Encoding of surrogate code points to UTF-8

Tue Oct 8 13:00:58 EDT 2013

On 08/10/2013 16:23, Pete Forman wrote:
> Steven D'Aprano <steve+comp.lang.python at pearwood.info> writes:
>
>> I think this is a bug in Python's UTF-8 handling, but I'm not sure.
> [snip]
>> py> s = '\ud800\udc01'
>> py> s.encode('utf-8')
>> Traceback (most recent call last):
>>   File "<stdin>", line 1, in <module>
>> UnicodeEncodeError: 'utf-8' codec can't encode character '\ud800' in
>> position 0: surrogates not allowed
>>
>>
>> Have I misunderstood?
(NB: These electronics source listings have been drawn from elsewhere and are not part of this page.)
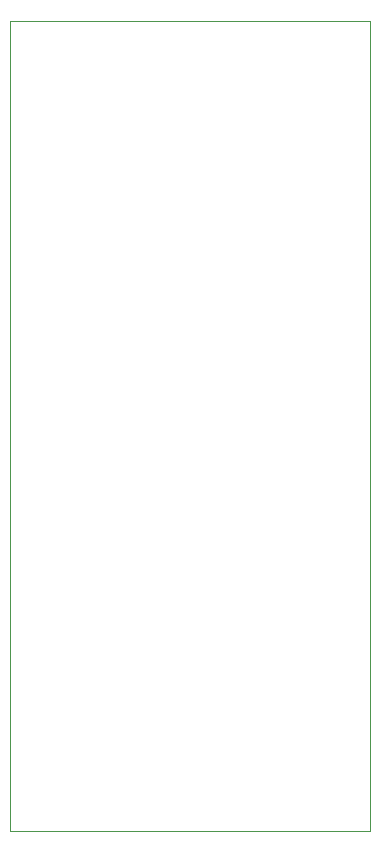
<source format=gbr>
%TF.GenerationSoftware,KiCad,Pcbnew,7.0.9*%
%TF.CreationDate,2023-12-23T19:40:19-06:00*%
%TF.ProjectId,picow_eeprom,7069636f-775f-4656-9570-726f6d2e6b69,rev?*%
%TF.SameCoordinates,Original*%
%TF.FileFunction,Profile,NP*%
%FSLAX46Y46*%
G04 Gerber Fmt 4.6, Leading zero omitted, Abs format (unit mm)*
G04 Created by KiCad (PCBNEW 7.0.9) date 2023-12-23 19:40:19*
%MOMM*%
%LPD*%
G01*
G04 APERTURE LIST*
%TA.AperFunction,Profile*%
%ADD10C,0.100000*%
%TD*%
G04 APERTURE END LIST*
D10*
X27940000Y-86360000D02*
X58420000Y-86360000D01*
X27940000Y-17780000D02*
X27940000Y-86360000D01*
X58420000Y-17780000D02*
X27940000Y-17780000D01*
X58420000Y-86360000D02*
X58420000Y-17780000D01*
M02*

</source>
I think that Python is being too strict about
>> rejecting surrogate code points. It should only reject lone surrogates,
>> or invalid pairs, not valid pairs. Have I misunderstood the Unicode FAQs,
>> or is this a bug in Python's handling of UTF-8?
>
> http://www.unicode.org/versions/Unicode6.2.0/ch03.pdf
>
> D75 Surrogate pair: A representation for a single abstract character
>    that consists of a sequence of two 16-bit code units, where the first
>    value of the pair is a high-surrogate code unit and the second value
>    is a low-surrogate code unit.
>
> * Surrogate pairs are used only in UTF-16. (See Section 3.9, Unicode
>    EncodingForms.)
>
> * Isolated surrogate code units have no interpretation on their own.
>    Certain other isolated code units in other encoding forms also have no
>    interpretation on their own. For example, the isolated byte [\x80] has
>    no interpretation in UTF-8; it can be used only as part of a multibyte
>    sequence. (See Table 3-7). It could be argued that this line by itself
>    should raise an error.
>
>
> That first bullet indicates that it is indeed illegal to use surrogate
> pairs in UTF-8 or UTF-32.
>
The only time you should get a surrogate pair in a Unicode string is in
a narrow build, which doesn't exist in Python 3.3 and later.